Now, if there had been no further note given and the note of the fourth of January, one thousand eight hundred and thirty-seven had remained as evidence of the defendant’s demand, the case would not have come within the act of May 15,1837,. so as to entitle the complainant to file a bill, without offering to pay the principal borrowed ; but the previous excessive interest is carried forward and included in the note of the eighth of October, one thousand eight hundred and thirty-nine and by that means the latter note is tainted and subjected to the condemnation of the law of 1837, which authorizes the filing of a bill without an offer to pay either principal or interest. And the bill in this cause, in its present form, is not demurrable on account of that omission.
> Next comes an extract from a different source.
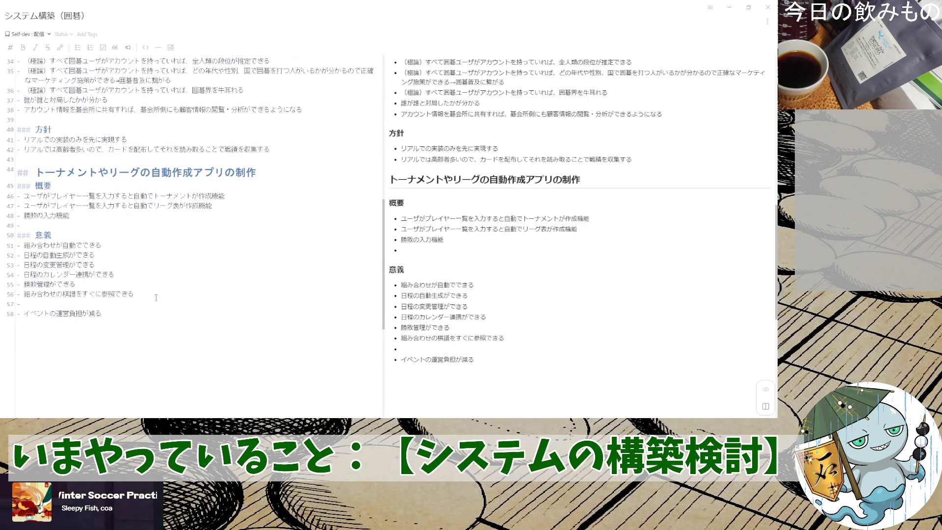
# - Add 日程の自動生成機能 after 勝敗の入力機能 and insert a blank bullet above it
pyautogui.click(179, 174)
Still, it is not a matter of course, in all cases under this statute, to come into this court for discovery or relief. A discovery of the usury can be had on the trial at law by examining the plaintiff as a witness : § 2 of the statute ; and a defeat of the action on a note or bond will, in general, put an end to all further claim upon it.
If discovery or relief is sought in this court, the bill should contain some special grounds for coming here, such as are pointed out or adverted to by the Chancellor in Perrine v. Striker, 7 Paige’s C. R. 598. No special reasons are shown by this bill why the complainants cannot examine the defendant (the plaintiff in the suit at law) as a witness on the trial there or why a verdict and judgment in the court of law in favor of the defendants will not be a perfect protection against any further suit on the note. It does not appear that there is any *445danger or threat of negociating the note any further or passing it away to a third person to be sued in a new action.
I consider, therefore, that the demurrer must be allowed and the bill be dismissed, with costs ; but with leave to the complainants to amend their bill, if they shall be advised and pay the costs within twenty days.